President Donald Trump may not be a Russian agent per se, but it's difficult to see how Russia could be any more pleased with a U.S. president who does the Kremlin's bidding and refuses to stand up for U.S. interests.
At the Group of Seven meeting, which closed on Monday, Trump was even more eager to carry Russian President Vladimir Putin's water behind closed doors. CNN reports: "As the leaders discussed issues like Iran and fires in the Amazon rainforest, Trump interjected and asked why Russia should not be included in the talks, given its size and role in global affairs. That met sharp resistance from some of the leaders, principally German Chancellor Angela Merkel and British Prime Minister Boris Johnson." Not surprisingly, they argued that Russia got kicked out of the Group of Eight for invading Ukraine. "The dispute amounted to one of the most heated moments of this weekend's G7," CNN reports.
Trump's crackpot theory that President Barack Obama being "outsmarted" was the precipitating factor of the Russian invasion in 2014 was rejected by the G-7's reality-based members. ("The summit's host, French President Emmanuel Macron, conceded it was important to maintain ties with Putin. But he didn't go as far as the US leader, who grew more combative in his stance as the dinner wore on," CNN reported.)

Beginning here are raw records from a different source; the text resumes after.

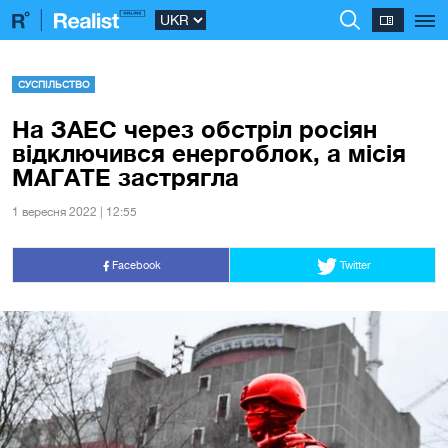
СУСПІЛЬСТВО
На ЗАЕС через обстріл росіян
відключився енергоблок, а місія
МАГАТЕ застрягла
1 вересня 2022 | 12:55
Facebook
Twitter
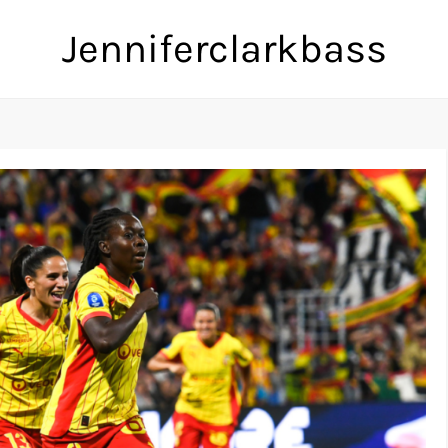
Jenniferclarkbass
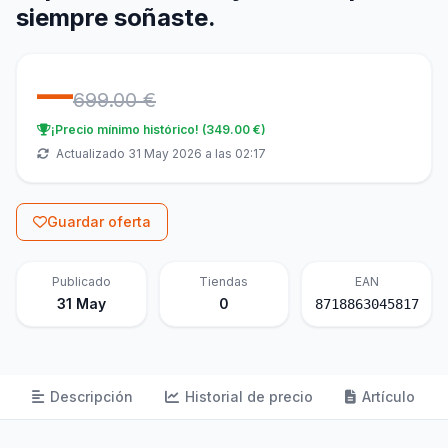
siempre soñaste.
—
699.00 €
¡Precio mínimo histórico! (349.00 €)
Actualizado 31 May 2026 a las 02:17
Guardar oferta
Publicado
Tiendas
EAN
31 May
0
8718863045817
Descripción
Historial de precio
Artículo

Why would an American president press so strongly on behalf of an adversary of the United States, and to the detriment of our relations with allies? Everyone has a theory, but, whatever the cause, we have a president who repeatedly puts other countries first.

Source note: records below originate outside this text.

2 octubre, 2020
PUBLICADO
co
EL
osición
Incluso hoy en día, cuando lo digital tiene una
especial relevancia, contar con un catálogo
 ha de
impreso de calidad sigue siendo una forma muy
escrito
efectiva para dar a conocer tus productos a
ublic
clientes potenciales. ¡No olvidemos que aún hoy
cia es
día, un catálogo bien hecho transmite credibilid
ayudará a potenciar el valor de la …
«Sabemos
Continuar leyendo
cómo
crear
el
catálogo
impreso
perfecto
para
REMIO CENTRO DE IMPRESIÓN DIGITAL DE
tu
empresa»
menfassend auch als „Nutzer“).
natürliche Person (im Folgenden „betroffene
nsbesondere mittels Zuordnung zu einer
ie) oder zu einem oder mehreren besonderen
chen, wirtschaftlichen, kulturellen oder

Trump took the extraordinary step of prevailing on Israeli Prime Minister Benjamin Netanyahu to exclude two U.S. congresswomen, Reps. Ilhan Omar, D-Minn., and Rashida Tlaib, D-Mich., from Israel. In effect, he opened the door to other countries excluding U.S. lawmakers who don't meet with the foreign government's approval.
Sure enough, we learned this week that the Kremlin has denied visas to Sens. Ron Johnson, R-Wis., and Chris Murphy, D-Conn. Ironically, during a previous visit, Johnson was criticized back home for sounding too conciliatory. Now, he's discovered his inner hawk. The Washington Post reports:
"Johnson's office noted Monday that Johnson supported several pieces of legislation aiming 'to hold Russia accountable for its aggression in Ukraine and its targeting of dissidents.' Among those measures was a bill that would have renamed the street outside of the Russian Embassy after slain Russian opposition leader Boris Nemtsov.
"In his statement, Johnson chided Russian President Vladimir Putin for having chosen a path for Russia that is 'a tragedy of historic proportions.' He listed a number of criticisms, but notably did not mention Russian interference in the 2016 U.S. election -- an issue on which President Trump has been hesitant to criticize Putin."
Murphy has been a consistent Putin critic on everything from human rights to election interference. In a written statement, he declared, "With the collapse of recent arms control agreements and significant domestic opposition to Vladimir Putin's authoritarian rule, this is potentially a perilous moment for our two nations' fragile relationship, and it's a shame that Russia isn't interested in dialogue."
So to recap: You have Trump imploring one ally to exclude American lawmakers and raising a fuss with other allies to invite Putin back into the G-7 while Russia still occupies portions of Ukraine; however, Putin feels no need to allow American lawmakers into his country. Of course he doesn't; Trump is his patsy (for whatever reason) and, therefore, can insult America with impunity.
Congress needs to take back the reins in foreign policy, conditioning Russian visits on its willingness to allow in U.S. lawmakers. At the same time, Congress should rebuke Trump for impairing its work to conduct oversight and for doing Putin's bidding on the G-7. They might even call up Secretary of State Mike Pompeo to ask why Trump keeps putting U.S. and Western interests last.
As for the presidential candidates, it might be a good idea to start calling out Trump as a weakling for dictators. The Democrats should be able to recapture the national security issue with minimal effort.